» **SUPPLIED MATERIAL**:
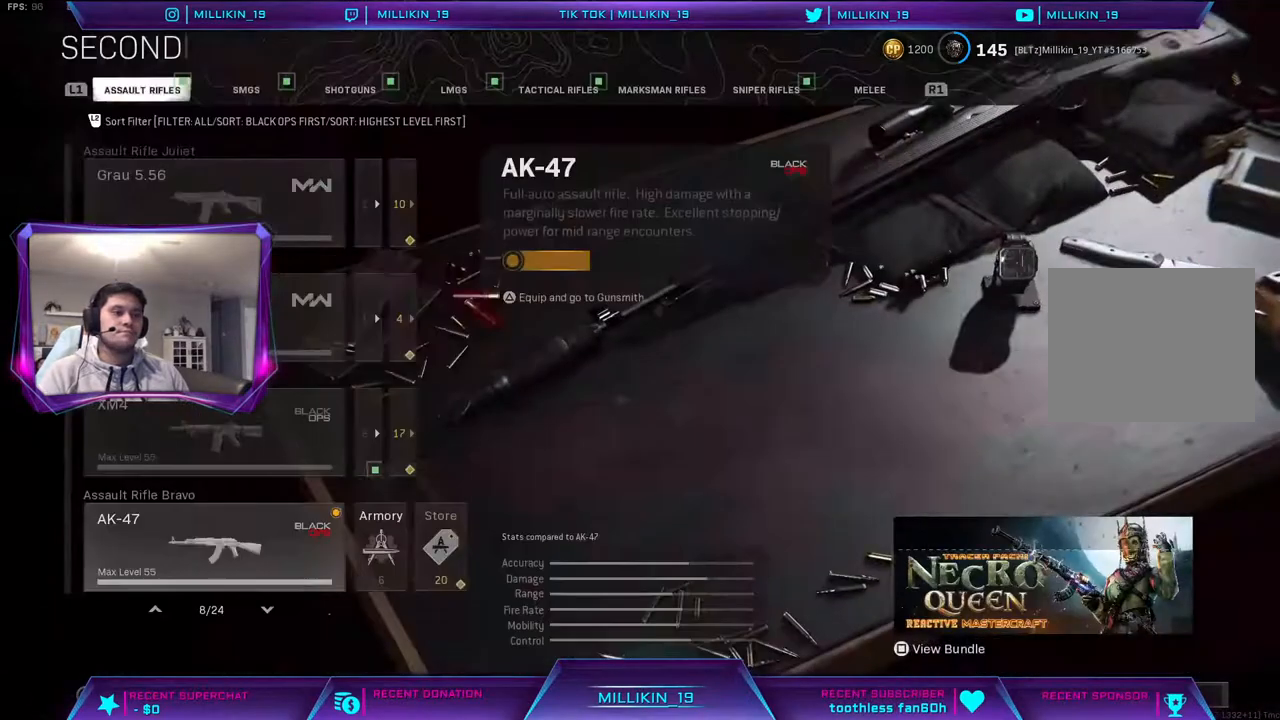
{"buttons": [], "left_stick": "center", "right_stick": "center", "events": []}
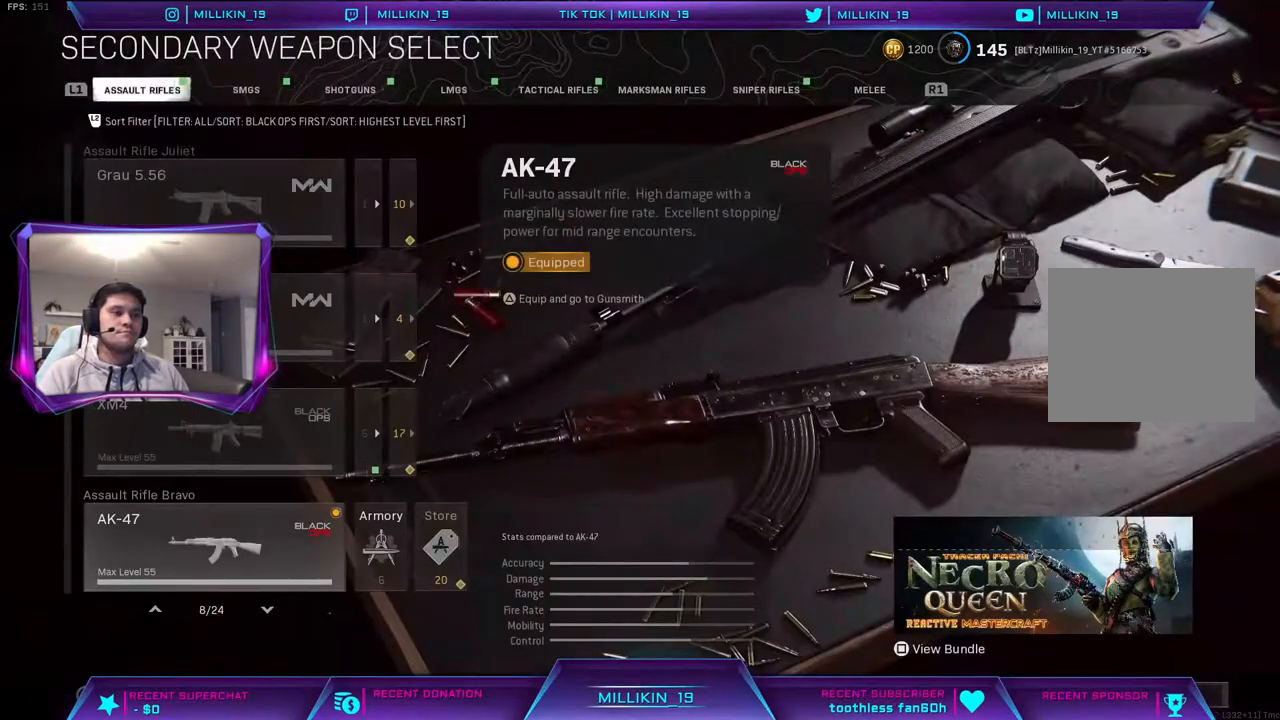
{"buttons": ["DPAD_RIGHT"], "left_stick": "center", "right_stick": "center", "events": [[417, "DPAD_RIGHT", "down"]]}
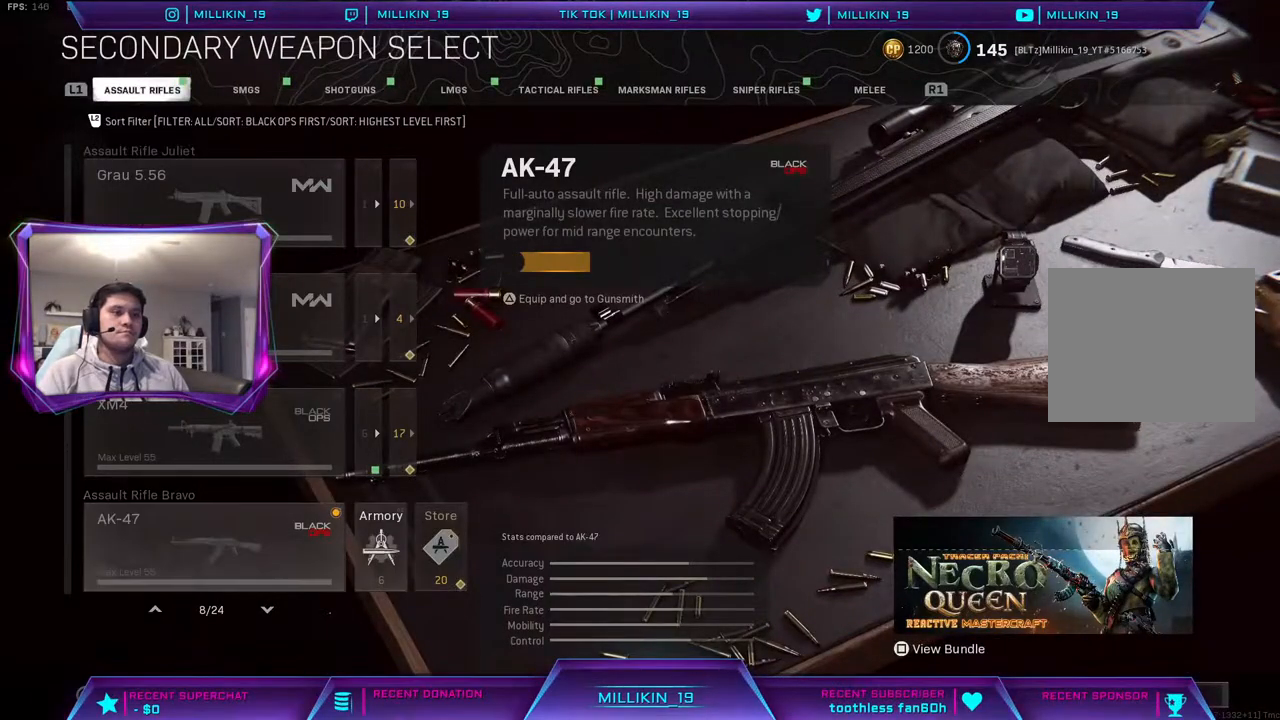
{"buttons": [], "left_stick": "center", "right_stick": "center", "events": [[50, "DPAD_RIGHT", "up"]]}
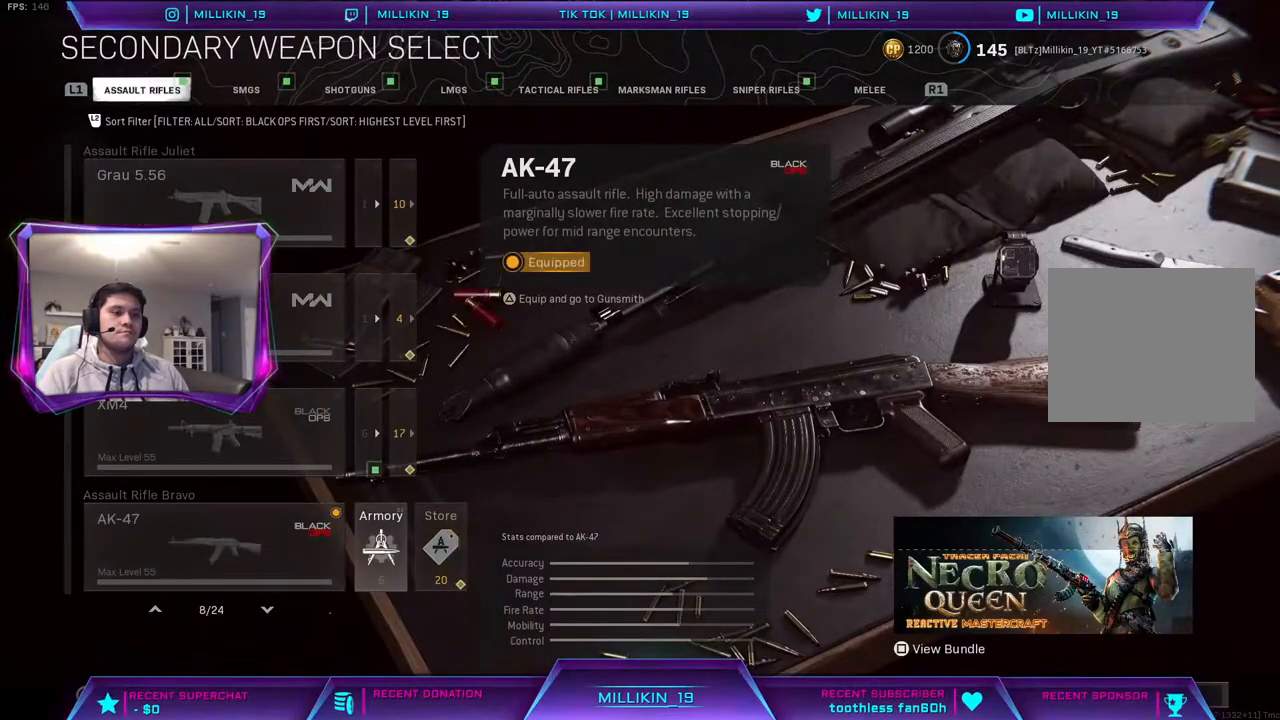
{"buttons": [], "left_stick": "center", "right_stick": "center", "events": [[267, "CROSS", "down"], [400, "CROSS", "up"]]}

» **TASK ITEM**:
Give the material above again exactly as it stands, minus any images.

» **RESPONSE TO THIS EXERCISE**:
{"buttons": [], "left_stick": "center", "right_stick": "center", "events": []}
{"buttons": ["DPAD_RIGHT"], "left_stick": "center", "right_stick": "center", "events": [[417, "DPAD_RIGHT", "down"]]}
{"buttons": [], "left_stick": "center", "right_stick": "center", "events": [[50, "DPAD_RIGHT", "up"]]}
{"buttons": [], "left_stick": "center", "right_stick": "center", "events": [[267, "CROSS", "down"], [400, "CROSS", "up"]]}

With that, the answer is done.